The Icelandic state must contribute ISK 14 billion (USD 120 million, EUR 91 million) to the savings bank SP-Kef, previously Sparisjódur Keflavíkur, to guarantee the bank’s continued operations.
Photo by Páll Stefánsson.
Claimants to Sparisjódur Keflavíkur will receive very little in compensation, including approximately 600 shareholders who contributed initial capitalization, ruv.is reports.
The state took Sparisjódur Keflavíkur over in April 2010. The savings bank had been operated on an exemption from the Financial Supervisory Authority (FME) since May 2009 due to a poor equity ratio.
Deposits and all of the savings bank’s assets were moved to the new bank, SP-Kef, but debts and claims were left in the old savings bank.
The FME is now working on a final foundation balance sheet for the bank and is planning to introduce it next week.
Auditing firm PricewaterhouseCoopers is investigating on behalf of the FME whether laws and regulations were followed while Sparisjódur Keflavíkur was in operation.

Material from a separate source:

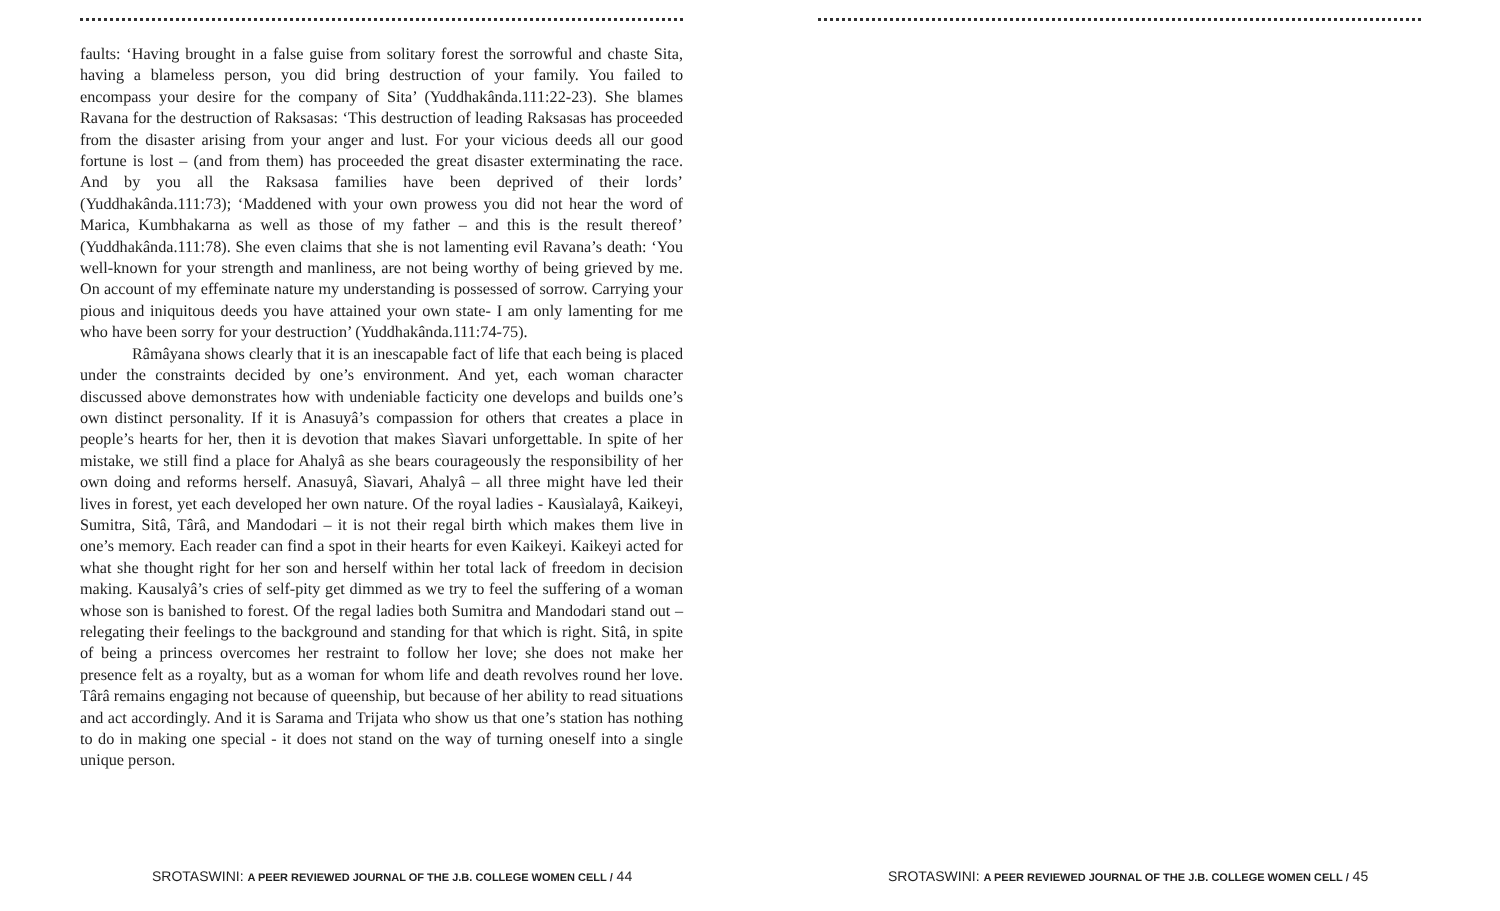faults: ‘Having brought in a false guise from solitary forest the sorrowful and chaste Sita, having a blameless person, you did bring destruction of your family. You failed to encompass your desire for the company of Sita’ (Yuddhakânda.111:22-23). She blames Ravana for the destruction of Raksasas: ‘This destruction of leading Raksasas has proceeded from the disaster arising from your anger and lust. For your vicious deeds all our good fortune is lost – (and from them) has proceeded the great disaster exterminating the race. And by you all the Raksasa families have been deprived of their lords’ (Yuddhakânda.111:73); ‘Maddened with your own prowess you did not hear the word of Marica, Kumbhakarna as well as those of my father – and this is the result thereof’ (Yuddhakânda.111:78). She even claims that she is not lamenting evil Ravana’s death: ‘You well-known for your strength and manliness, are not being worthy of being grieved by me. On account of my effeminate nature my understanding is possessed of sorrow. Carrying your pious and iniquitous deeds you have attained your own state- I am only lamenting for me who have been sorry for your destruction’ (Yuddhakânda.111:74-75).
Râmâyana shows clearly that it is an inescapable fact of life that each being is placed under the constraints decided by one’s environment. And yet, each woman character discussed above demonstrates how with undeniable facticity one develops and builds one’s own distinct personality. If it is Anasuyâ’s compassion for others that creates a place in people’s hearts for her, then it is devotion that makes Sìavari unforgettable. In spite of her mistake, we still find a place for Ahalyâ as she bears courageously the responsibility of her own doing and reforms herself. Anasuyâ, Sìavari, Ahalyâ – all three might have led their lives in forest, yet each developed her own nature. Of the royal ladies - Kausìalayâ, Kaikeyi, Sumitra, Sitâ, Târâ, and Mandodari – it is not their regal birth which makes them live in one’s memory. Each reader can find a spot in their hearts for even Kaikeyi. Kaikeyi acted for what she thought right for her son and herself within her total lack of freedom in decision making. Kausalyâ’s cries of self-pity get dimmed as we try to feel the suffering of a woman whose son is banished to forest. Of the regal ladies both Sumitra and Mandodari stand out – relegating their feelings to the background and standing for that which is right. Sitâ, in spite of being a princess overcomes her restraint to follow her love; she does not make her presence felt as a royalty, but as a woman for whom life and death revolves round her love. Târâ remains engaging not because of queenship, but because of her ability to read situations and act accordingly. And it is Sarama and Trijata who show us that one’s station has nothing to do in making one special - it does not stand on the way of turning oneself into a single unique person.
SROTASWINI: A PEER REVIEWED JOURNAL OF THE J.B. COLLEGE WOMEN CELL / 44
SROTASWINI: A PEER REVIEWED JOURNAL OF THE J.B. COLLEGE WOMEN CELL / 45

Its winding-up committee will decide based on the outcome of the investigation whether there is reason to demand termination of dubious financial agreements made by the savings bank’s board.
According to RÚV’s sources, these include the former bank director’s termination agreement worth ISK tens of millions and the payment of his special pension savings worth ISK 70 million (USD 600,000, EUR 457,000) in January 2009, four months before the bank collapsed.
MP for the Independence Party Gudlaugur Thór Thórdarson has requested a meeting in the Althingi parliament’s Trade Committee because of news that the state must contribute ISK 14 billion to SP-Kef.
Thórdarson told RÚV that he would like an explanation on why such a high amount is being contributed to the savings bank, mentioning that ISK 14 billion is about half the operational cost for the Landspítali national hospital.